Pull out every line of the records below that contains the string "Inning", and copy each one unchanged.

=== Dataset ===

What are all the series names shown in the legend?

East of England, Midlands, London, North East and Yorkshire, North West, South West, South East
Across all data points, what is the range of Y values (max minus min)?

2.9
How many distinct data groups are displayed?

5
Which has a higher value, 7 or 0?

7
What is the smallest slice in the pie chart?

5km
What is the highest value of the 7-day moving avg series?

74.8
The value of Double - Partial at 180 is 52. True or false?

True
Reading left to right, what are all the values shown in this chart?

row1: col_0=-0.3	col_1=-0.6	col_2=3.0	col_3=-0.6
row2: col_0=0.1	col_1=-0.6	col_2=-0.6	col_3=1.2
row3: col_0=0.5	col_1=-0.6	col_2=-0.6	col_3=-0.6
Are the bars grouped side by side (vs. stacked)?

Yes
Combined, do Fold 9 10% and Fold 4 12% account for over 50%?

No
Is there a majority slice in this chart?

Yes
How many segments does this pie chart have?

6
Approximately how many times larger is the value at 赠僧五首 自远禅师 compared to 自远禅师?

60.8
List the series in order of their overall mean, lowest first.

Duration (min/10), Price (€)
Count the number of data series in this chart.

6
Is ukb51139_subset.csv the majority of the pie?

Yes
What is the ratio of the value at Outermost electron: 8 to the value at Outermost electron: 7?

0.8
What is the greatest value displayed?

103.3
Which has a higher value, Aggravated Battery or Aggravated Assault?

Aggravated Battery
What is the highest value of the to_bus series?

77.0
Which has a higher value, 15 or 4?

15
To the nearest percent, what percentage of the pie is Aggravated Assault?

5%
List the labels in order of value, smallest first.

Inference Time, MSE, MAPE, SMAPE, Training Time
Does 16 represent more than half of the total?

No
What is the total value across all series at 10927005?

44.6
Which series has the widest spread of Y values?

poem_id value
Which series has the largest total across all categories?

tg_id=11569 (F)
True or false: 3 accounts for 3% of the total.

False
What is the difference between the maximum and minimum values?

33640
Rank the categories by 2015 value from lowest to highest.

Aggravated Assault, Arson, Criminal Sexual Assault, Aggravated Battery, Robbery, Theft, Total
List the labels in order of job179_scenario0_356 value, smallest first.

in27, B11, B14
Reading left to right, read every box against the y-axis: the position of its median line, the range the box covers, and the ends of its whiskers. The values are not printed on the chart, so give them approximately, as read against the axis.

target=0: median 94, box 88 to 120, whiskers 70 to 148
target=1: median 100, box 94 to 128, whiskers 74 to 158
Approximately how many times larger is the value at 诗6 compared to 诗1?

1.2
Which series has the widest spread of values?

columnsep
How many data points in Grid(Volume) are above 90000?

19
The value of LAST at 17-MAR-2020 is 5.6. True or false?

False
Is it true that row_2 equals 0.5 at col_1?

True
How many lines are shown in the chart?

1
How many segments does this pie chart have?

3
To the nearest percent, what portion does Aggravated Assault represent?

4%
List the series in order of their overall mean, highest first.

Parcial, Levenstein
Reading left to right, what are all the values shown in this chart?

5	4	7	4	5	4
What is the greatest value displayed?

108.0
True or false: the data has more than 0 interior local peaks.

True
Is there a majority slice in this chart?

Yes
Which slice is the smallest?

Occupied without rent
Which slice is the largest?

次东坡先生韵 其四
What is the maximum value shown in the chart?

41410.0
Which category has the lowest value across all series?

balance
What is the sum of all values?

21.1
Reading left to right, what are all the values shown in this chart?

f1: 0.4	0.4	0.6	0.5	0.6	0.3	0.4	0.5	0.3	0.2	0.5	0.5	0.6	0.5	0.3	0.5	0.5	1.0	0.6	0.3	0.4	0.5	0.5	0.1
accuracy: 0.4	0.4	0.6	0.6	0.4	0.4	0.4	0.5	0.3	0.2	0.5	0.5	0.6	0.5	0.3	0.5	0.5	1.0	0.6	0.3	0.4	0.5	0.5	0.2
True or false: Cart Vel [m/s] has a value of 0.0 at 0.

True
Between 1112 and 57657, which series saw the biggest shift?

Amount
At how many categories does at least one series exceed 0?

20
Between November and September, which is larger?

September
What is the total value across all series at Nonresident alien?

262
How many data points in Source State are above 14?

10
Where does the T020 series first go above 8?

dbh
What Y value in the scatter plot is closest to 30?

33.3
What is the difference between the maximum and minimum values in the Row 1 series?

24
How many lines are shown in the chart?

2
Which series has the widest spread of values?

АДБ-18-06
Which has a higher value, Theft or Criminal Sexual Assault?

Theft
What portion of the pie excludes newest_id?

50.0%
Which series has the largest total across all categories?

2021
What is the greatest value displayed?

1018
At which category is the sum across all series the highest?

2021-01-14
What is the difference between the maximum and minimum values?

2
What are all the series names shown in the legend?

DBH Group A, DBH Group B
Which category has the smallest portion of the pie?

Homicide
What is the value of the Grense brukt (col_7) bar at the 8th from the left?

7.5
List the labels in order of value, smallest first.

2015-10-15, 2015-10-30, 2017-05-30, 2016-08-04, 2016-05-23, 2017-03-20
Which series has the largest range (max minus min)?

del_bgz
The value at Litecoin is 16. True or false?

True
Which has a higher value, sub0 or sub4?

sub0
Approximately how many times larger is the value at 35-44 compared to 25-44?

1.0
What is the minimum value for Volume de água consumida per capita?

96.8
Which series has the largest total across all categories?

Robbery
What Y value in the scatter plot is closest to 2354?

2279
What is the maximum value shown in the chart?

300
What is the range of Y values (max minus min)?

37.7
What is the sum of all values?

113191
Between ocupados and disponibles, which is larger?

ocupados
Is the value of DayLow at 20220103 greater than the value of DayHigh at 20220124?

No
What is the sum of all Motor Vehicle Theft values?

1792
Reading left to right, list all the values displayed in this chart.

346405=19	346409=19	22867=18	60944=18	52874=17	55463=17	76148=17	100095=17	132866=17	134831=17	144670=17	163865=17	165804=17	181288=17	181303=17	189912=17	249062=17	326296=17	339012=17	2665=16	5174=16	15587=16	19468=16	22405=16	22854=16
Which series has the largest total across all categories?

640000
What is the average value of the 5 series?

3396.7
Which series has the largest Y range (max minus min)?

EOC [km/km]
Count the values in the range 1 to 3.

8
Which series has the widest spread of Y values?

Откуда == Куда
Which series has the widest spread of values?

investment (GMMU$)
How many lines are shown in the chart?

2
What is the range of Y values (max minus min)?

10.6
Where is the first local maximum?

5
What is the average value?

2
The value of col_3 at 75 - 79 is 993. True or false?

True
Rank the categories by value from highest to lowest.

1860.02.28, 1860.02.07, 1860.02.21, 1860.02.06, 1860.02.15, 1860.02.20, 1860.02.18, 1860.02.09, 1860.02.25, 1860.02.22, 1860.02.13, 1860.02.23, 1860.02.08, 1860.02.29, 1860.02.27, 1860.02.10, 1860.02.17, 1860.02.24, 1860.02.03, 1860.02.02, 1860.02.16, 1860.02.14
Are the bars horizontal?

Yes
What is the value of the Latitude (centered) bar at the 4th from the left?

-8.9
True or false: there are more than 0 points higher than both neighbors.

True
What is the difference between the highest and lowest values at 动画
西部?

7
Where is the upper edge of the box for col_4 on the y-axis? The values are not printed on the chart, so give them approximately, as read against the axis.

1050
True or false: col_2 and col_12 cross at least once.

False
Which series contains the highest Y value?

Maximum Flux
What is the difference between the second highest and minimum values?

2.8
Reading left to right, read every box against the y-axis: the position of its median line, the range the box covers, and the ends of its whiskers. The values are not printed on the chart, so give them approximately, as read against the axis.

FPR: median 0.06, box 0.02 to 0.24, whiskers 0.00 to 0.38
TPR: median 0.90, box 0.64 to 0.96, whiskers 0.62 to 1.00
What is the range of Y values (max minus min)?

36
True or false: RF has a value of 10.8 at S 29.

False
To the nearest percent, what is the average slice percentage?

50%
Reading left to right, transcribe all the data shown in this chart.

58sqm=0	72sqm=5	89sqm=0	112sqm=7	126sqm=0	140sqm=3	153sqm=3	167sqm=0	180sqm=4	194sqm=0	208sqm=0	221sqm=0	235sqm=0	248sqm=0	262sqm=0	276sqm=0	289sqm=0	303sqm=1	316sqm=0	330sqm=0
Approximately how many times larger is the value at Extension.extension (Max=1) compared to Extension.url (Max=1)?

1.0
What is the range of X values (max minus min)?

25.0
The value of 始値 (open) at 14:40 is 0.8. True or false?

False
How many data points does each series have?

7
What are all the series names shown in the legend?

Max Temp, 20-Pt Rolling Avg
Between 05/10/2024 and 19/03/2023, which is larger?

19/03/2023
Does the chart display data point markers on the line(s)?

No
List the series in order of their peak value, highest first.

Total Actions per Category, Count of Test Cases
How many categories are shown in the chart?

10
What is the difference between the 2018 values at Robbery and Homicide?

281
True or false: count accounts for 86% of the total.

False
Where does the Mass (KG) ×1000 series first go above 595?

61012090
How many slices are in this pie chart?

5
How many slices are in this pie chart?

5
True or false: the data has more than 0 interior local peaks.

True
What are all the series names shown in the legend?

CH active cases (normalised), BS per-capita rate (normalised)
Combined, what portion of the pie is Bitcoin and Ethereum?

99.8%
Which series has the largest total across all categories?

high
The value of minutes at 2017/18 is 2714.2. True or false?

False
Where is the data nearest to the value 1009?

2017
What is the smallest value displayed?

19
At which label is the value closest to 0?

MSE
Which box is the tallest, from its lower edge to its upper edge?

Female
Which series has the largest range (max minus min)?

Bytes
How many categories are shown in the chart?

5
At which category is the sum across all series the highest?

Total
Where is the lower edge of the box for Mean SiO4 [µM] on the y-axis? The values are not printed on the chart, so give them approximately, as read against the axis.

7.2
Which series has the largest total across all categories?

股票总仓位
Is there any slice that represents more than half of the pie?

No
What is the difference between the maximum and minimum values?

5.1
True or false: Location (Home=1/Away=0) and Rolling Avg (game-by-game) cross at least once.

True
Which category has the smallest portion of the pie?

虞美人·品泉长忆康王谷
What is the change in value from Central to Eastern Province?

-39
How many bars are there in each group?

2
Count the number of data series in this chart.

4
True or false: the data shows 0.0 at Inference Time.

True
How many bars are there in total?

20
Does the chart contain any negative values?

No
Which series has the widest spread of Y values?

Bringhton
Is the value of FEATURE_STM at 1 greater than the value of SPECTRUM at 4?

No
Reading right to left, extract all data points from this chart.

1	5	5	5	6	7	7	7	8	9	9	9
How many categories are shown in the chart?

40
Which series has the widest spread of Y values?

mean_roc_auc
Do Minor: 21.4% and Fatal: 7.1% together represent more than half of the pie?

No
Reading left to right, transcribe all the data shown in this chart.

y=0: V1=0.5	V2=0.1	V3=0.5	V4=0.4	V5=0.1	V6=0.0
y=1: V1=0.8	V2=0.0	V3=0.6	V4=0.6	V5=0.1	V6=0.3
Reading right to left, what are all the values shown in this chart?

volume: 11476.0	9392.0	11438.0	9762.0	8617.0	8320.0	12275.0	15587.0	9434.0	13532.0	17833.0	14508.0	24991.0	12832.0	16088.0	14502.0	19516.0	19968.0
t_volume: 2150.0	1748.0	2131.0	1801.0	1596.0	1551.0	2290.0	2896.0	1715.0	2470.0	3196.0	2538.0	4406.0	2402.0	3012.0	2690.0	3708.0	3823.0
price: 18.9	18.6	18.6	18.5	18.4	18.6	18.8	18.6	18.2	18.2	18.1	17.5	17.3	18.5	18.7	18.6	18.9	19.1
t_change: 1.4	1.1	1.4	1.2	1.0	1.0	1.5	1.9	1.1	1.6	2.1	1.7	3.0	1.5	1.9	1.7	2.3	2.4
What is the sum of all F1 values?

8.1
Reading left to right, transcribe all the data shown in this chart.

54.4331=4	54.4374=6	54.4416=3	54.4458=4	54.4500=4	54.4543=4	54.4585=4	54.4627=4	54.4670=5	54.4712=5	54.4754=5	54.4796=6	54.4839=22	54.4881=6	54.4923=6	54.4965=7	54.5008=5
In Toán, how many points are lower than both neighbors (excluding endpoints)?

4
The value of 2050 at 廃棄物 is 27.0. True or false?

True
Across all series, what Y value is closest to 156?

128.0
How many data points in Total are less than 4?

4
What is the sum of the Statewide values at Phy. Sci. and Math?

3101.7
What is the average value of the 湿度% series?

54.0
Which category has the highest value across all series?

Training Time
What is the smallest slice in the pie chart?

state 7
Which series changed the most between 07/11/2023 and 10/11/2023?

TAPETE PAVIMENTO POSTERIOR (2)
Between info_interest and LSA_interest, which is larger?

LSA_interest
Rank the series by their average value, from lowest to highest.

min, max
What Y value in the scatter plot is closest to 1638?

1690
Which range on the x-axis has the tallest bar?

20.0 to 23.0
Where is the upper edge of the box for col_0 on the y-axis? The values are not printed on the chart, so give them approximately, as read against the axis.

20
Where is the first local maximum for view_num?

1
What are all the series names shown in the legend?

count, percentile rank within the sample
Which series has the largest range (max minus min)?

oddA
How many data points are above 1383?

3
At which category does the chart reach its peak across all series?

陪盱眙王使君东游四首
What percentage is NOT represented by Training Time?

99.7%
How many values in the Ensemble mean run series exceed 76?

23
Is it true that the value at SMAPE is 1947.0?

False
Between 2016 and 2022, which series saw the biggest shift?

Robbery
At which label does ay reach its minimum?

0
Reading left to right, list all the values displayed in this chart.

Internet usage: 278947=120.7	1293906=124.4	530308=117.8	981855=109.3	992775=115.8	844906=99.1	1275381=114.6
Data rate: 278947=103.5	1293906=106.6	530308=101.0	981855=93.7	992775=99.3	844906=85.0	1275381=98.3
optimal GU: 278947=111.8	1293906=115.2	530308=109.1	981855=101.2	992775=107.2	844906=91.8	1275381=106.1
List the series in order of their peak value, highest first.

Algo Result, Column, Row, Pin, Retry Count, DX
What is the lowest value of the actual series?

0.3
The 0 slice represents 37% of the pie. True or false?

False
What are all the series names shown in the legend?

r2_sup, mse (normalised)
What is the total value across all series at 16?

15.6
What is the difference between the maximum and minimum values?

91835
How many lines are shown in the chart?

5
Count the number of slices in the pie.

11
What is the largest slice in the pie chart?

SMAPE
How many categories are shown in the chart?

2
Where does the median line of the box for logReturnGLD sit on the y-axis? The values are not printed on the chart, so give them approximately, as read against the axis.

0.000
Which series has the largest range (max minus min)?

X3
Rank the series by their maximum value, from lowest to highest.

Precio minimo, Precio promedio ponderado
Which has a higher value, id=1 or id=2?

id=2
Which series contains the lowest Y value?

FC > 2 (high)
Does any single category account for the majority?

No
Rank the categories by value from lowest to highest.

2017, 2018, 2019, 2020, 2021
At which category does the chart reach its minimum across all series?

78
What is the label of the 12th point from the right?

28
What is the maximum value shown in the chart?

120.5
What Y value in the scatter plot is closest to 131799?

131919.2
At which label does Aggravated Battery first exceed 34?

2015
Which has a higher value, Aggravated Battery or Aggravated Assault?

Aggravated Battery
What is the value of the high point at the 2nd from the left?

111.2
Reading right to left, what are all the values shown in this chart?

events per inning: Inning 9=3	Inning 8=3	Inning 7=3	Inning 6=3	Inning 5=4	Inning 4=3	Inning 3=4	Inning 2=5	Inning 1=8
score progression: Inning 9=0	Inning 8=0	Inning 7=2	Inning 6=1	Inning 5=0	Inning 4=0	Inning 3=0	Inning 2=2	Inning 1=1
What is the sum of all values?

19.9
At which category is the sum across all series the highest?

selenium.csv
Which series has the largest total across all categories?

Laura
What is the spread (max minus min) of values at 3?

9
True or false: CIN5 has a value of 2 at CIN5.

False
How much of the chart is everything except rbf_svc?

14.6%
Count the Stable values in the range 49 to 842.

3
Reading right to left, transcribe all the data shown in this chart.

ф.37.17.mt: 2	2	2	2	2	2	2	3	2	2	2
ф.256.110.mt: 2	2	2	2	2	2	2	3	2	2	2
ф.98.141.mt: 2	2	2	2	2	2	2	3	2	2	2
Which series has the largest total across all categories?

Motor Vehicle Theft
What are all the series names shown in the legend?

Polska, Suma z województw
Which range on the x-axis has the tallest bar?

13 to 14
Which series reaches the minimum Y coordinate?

===

*Exercise result*
events per inning: Inning 9=3	Inning 8=3	Inning 7=3	Inning 6=3	Inning 5=4	Inning 4=3	Inning 3=4	Inning 2=5	Inning 1=8
score progression: Inning 9=0	Inning 8=0	Inning 7=2	Inning 6=1	Inning 5=0	Inning 4=0	Inning 3=0	Inning 2=2	Inning 1=1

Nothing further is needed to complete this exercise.